Depuis ce temps-là, j’ai vomi ce corps professionnel congolais. Il n’est tout simplement pas sérieux. Il n’y a rien à espérer de lui. D’ailleurs, la grande majorité de la population ne se donne plus la peine d’y faire recours. Les actes de ces « juristes » sont tellement graves et ont des dégâts collatéraux majeurs qui vont de la frustration aux chocs psychologiques. Je ne sais pas si ces gens ont pris la mesure des responsabilités qui incombent au pouvoir judiciaire, un des piliers de la gouvernance moderne. Il y aurait beaucoup à dire ici. Passons.
Depuis 2010, l’Affaire Tshibeya tourne en rond au Congo. Cela me fait dire, pour paraphraser Radiguet « Rien n’égale en bêtise l’énigme du protocole de petites gens » que sont ces magistrats irresponsables et partiaux de la Justice congolaise.
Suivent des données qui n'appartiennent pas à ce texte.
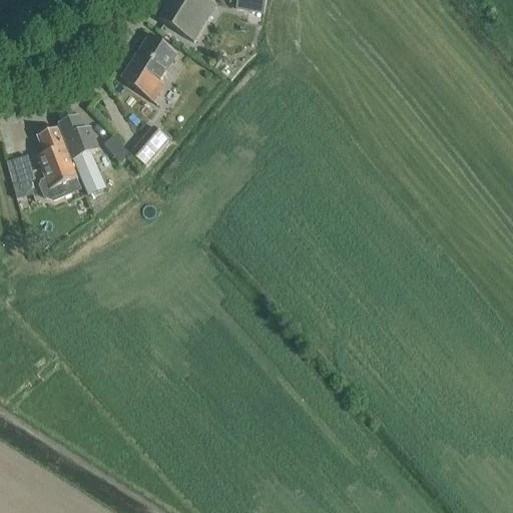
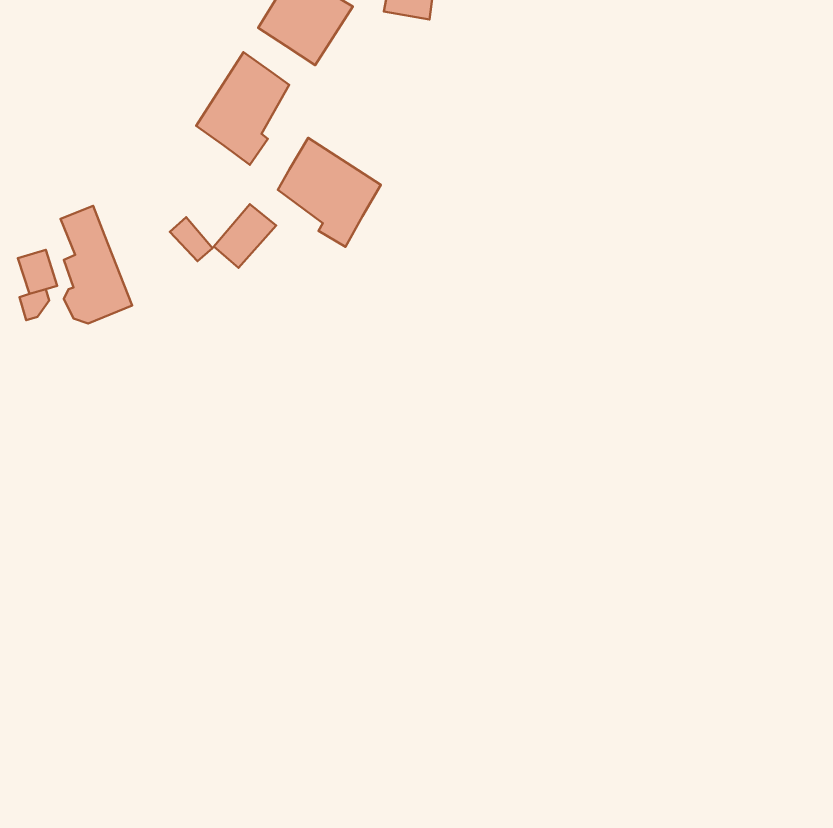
building: none -> [278,138,381,247]
building: [58,113,106,193] -> none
Tuer un animal, facilement tu
Tuer un animal, facilement tu oublis son visage par contre si tu tue un humain tu as toujours son image à l'esprit. Voilà ce qui est arrivé à Paul Mwilambwe. Je ne peux pas douter un seul instant du témoignage de ce monsieur dans un pays où l'environnement politique est pourri. Pour mettre fin à cette affaire, à chaque fois qu'il y a un nouveau élément la justice doit s'exécuter. John Numbi Banza Tambo doit etre jugé pour voir clair, qui avait donné l'ordre d'enlèver le souffle de la vie à Floribert et Fidèle. Il n'est pas Dieu le père donc il n'a pas droit de tuer.
reaction
la vérité finira par triompher car elle est tetue que la justice congolaise prouve sa maturité par son impartialité et son indépendance dans ce dossier!!
Maintenant qu'il y a
Maintenant qu'il y a quelqu'un qui dit connaitre la ou se trouve la tombe de feu Banzana, il est probable que le cadavre de ce dernier soit déterré nuitamment par le pouvoir de Kinshasa et déplacé ailleurs pour des raisons évidentes de mettre en doute le témoignage de Paul Milambwe. A mon avis, c'est seulement l'emplacement de cette tombe-là, si cela s'avère exact, qui donnera du crédit au témoignage de ce dernier. Des déclarations intempestives, on en a trop écouté en RD Congo, et la seule façon d'en vérifier la véracité, c'est de retrouver d'abord la tombe.
Réaction sur l'affaire Chebeya
Les autorités congolaises doivent mettre en gage à la face du monde leur confiance par rapport à cette affaire Chebeya, bien que la justice congolaise est encore dépendant du gouvernement. C'est une réelle difficulté pour les justiciables et ceux qui sont sensés dire le droit.